Louise Dawe (Wilfrid Laurier University, @LouiseDawe) described her development and delivery of “High Impact Small Molecule Crystallography Skills Development Through Local Undergraduate Curriculum and Regional Workshops and Schools”. Dr. Dawe utilized her experiences from organizing the Canadian National Committee for Crystallography Chemical Crystallography Workshop (CCCW2020) and teaching at the American Crystallographic Association Summer Course in Chemical Crystallography to develop a curriculum to teach Crystallography via a virtual platform. These relatively small learning environments allowed for a variety of interactions between students and facilitators. Dr.
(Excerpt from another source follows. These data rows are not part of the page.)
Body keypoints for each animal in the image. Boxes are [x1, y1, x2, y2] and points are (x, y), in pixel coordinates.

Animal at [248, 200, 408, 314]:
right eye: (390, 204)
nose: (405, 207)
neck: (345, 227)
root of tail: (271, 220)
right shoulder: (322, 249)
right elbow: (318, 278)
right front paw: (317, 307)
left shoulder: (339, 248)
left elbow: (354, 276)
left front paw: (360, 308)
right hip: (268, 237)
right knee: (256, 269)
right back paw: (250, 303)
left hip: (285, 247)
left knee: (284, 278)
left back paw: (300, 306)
Dawe’s presentation highlighted: 1. The diversity of experiences that trainees have; 2. The logistical aspects of organizing and teaching in the various ventures, with a goal of transition to remote delivery for CCCW2020 due to the current pandemic; and 3. The insights and results from past trainees whose research practices were transformed as a result of participation in the educational opportunities provided by Louise Dawe.
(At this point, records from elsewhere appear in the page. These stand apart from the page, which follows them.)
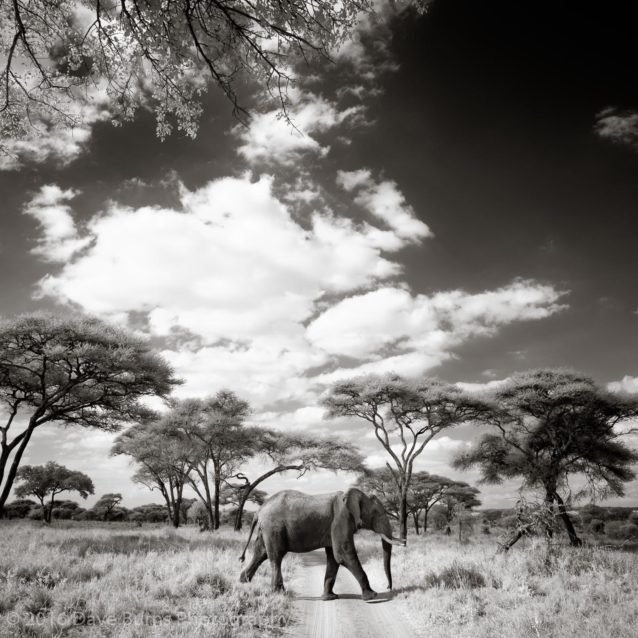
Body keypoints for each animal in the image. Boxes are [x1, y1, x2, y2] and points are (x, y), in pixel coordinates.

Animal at [240, 492, 404, 604]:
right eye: (376, 513)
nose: (388, 587)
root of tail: (259, 510)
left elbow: (334, 558)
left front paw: (329, 597)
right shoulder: (341, 519)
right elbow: (343, 554)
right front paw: (372, 596)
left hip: (267, 529)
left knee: (261, 553)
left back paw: (243, 582)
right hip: (273, 528)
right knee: (275, 557)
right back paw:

Joseph Ferrara (Rigaku Americas Corporation) shared his experiences from “Teaching a Large Scale Crystallography School with Zoom Webinar” The both of the editions of the course over the summer each had over 1100 students registered. Due to the course delivery, students from all over the world with a variety of abilities, backgrounds and challenges were able to participate. The practical applications based course covered topics from Crystallization to Reporting and Cif checking. The success of this course was attributed to a dedicated team of facilitators who collectively spent over 550 hours preparing for course delivery and associated aspects.
The final presentation by William Bauer described An X-ray Free Electron Laser (XFEL) Science Education Model Designed for Large Centers and Its Application To Individual Laboratories. In addition to scientific contributions, the BioXFEL Science and Technology Center provides customized educational programming for scientists, students, and the general public. These include undergraduate (and recent graduate) summer internships, cross-training scholarship, and customized scientific workshops hosted at BioXFEL partner facilities. The presentation touched on many of the themes of both parts of the symposium, including the long-term benefits of making crystallographic education accessible and available to future generations.
A possible charge to the ACA that developed during the discussions was the development of a website to collect and distribute all of the lectures, presentations, and training materials that were generated during the pandemic.
Many thanks to the Symposium sponsors IUCr Journals, Rigaku, Structural Dynamics, and to our Zoom hosts and facilitators: Madeline Deck, Carla Slebodnick, and Christina Zimanyi.